How to complete this task: Carry on the news article about fewer homeowners being underwater on their mortgages, picking up after its final sentence.

Fewer homeowners are underwater on mortgages
Los Angeles Times
The number of homeowners underwater on their mortgages in the United States declined slightly during the first three months of the year.
The decline in the number of borrowers owing more on their mortgages than those properties are worth occurred despite falling home prices, which plunge borrowers underwater.
Those price declines are being offset by a pickup in foreclosure sales, which take underwater homes off the market, said Sam Khater, an economist with research firm CoreLogic of Santa Ana, Calif., which released the data Tuesday.
"We are treading water," Khater said.
The data showed that 10.9 million homes with a mortgage, or 22.7 percent of such properties, were underwater at the end of the first quarter. That was a slight decline from 11.1 million, or 23.1 percent, in the fourth quarter.
Nevada had the most mortgaged homes underwater, 63 percent, followed by Arizona, 50 percent; Florida, 46 percent; Michigan, 36 percent; and California, 31 percent.

Data extract:
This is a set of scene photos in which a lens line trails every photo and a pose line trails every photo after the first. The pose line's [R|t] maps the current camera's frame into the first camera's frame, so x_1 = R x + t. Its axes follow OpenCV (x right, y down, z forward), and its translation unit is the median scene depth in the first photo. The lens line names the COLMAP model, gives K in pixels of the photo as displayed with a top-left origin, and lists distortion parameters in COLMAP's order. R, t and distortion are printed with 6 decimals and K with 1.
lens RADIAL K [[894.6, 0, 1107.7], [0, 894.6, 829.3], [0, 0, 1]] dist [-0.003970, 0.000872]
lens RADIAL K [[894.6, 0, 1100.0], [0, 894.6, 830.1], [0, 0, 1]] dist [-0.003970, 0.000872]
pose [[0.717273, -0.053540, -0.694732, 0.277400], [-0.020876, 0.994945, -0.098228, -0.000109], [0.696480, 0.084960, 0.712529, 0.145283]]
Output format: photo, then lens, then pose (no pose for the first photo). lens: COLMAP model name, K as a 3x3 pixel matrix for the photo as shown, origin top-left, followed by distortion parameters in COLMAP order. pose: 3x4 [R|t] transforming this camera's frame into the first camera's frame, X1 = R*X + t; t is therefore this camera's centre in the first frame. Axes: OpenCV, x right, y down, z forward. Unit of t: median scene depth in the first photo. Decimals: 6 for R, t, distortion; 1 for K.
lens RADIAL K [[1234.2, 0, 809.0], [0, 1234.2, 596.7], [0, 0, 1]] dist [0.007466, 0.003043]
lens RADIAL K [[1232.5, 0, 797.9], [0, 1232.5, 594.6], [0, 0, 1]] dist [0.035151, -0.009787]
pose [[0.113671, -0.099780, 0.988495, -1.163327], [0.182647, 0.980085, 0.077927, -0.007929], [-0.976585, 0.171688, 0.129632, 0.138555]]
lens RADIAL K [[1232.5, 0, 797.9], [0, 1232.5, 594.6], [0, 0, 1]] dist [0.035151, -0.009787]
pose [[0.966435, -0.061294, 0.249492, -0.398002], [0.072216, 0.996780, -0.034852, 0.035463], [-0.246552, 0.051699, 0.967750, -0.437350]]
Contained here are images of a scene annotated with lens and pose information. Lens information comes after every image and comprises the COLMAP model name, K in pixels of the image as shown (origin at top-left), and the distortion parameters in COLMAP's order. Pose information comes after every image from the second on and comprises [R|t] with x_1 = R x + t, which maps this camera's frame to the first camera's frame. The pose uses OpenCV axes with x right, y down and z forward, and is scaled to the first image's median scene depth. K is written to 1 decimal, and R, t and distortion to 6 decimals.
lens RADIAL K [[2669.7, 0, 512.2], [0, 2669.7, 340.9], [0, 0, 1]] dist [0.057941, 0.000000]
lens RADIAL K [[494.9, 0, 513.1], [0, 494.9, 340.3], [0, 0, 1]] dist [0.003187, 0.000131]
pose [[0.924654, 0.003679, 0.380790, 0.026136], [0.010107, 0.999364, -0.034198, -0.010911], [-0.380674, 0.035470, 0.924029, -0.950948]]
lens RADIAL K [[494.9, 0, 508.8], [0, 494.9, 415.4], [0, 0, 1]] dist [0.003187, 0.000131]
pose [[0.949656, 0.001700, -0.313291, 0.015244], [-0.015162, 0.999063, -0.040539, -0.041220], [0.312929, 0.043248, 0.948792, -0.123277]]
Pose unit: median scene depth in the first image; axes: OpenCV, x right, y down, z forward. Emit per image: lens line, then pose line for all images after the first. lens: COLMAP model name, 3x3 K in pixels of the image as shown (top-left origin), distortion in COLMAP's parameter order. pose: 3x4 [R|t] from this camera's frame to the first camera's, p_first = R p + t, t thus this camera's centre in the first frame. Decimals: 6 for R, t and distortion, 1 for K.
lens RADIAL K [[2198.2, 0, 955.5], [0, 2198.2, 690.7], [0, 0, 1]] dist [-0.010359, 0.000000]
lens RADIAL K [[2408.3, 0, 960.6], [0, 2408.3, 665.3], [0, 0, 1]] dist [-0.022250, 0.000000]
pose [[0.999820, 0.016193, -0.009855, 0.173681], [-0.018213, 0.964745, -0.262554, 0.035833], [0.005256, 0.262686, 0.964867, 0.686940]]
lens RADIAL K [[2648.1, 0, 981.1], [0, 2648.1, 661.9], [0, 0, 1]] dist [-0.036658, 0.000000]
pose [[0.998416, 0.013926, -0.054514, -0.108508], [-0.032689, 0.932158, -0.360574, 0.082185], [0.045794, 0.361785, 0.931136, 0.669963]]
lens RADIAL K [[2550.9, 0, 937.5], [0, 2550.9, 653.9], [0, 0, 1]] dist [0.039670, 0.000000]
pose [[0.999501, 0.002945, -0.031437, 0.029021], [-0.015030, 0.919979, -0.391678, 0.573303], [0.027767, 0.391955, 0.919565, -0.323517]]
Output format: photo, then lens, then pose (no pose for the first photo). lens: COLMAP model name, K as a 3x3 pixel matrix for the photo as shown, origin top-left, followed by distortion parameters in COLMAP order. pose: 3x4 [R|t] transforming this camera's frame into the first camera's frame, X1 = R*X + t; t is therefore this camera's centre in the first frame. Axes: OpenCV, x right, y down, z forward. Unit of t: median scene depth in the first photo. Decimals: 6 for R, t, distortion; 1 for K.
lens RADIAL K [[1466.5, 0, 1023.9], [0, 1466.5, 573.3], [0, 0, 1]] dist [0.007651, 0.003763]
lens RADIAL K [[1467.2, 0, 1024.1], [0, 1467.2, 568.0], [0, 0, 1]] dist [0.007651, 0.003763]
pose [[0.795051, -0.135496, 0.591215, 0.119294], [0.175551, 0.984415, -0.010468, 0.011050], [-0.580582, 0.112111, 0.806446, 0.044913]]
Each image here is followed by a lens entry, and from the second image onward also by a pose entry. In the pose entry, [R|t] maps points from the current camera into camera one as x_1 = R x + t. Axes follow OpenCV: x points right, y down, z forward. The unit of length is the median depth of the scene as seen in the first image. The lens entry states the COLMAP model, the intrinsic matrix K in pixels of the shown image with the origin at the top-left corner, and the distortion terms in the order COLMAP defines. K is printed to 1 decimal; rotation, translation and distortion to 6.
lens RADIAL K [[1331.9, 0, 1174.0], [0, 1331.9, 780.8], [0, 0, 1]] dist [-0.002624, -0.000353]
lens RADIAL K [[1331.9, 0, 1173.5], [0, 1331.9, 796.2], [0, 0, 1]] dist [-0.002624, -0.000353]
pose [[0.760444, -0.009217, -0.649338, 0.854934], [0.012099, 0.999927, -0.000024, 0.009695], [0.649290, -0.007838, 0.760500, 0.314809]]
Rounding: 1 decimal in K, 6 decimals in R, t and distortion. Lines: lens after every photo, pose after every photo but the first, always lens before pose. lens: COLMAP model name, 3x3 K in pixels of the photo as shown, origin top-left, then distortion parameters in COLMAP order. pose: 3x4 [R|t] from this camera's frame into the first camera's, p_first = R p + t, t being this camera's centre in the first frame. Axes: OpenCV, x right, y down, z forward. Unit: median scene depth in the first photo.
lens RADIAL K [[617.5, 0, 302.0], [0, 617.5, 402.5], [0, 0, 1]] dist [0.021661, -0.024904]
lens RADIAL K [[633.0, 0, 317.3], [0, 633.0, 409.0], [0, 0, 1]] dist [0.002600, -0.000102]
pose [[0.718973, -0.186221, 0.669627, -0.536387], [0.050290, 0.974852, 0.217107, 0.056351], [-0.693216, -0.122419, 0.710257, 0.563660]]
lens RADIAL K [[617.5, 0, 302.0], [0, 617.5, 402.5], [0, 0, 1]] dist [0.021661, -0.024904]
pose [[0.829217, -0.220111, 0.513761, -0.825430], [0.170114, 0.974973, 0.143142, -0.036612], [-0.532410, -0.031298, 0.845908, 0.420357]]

Solved problem:
Las Vegas led the nation with a 66 percent negative equity share, followed by Stockton, Calif., 56 percent; Phoenix, 55 percent; Modesto, Calif., 55 percent; and Reno, Nev., 54 percent. A report by the Los Angeles Times last week found that in some parts of the Las Vegas metro area more than 80 percent of homes were underwater, severely limiting mobility and economic opportunity in the region.
Home-equity loans also are contributing to the negative-equity problem, CoreLogic said. Thirty-eight percent of borrowers with second mortgages were underwater, compared with 18 percent of borrowers without home-equity loans.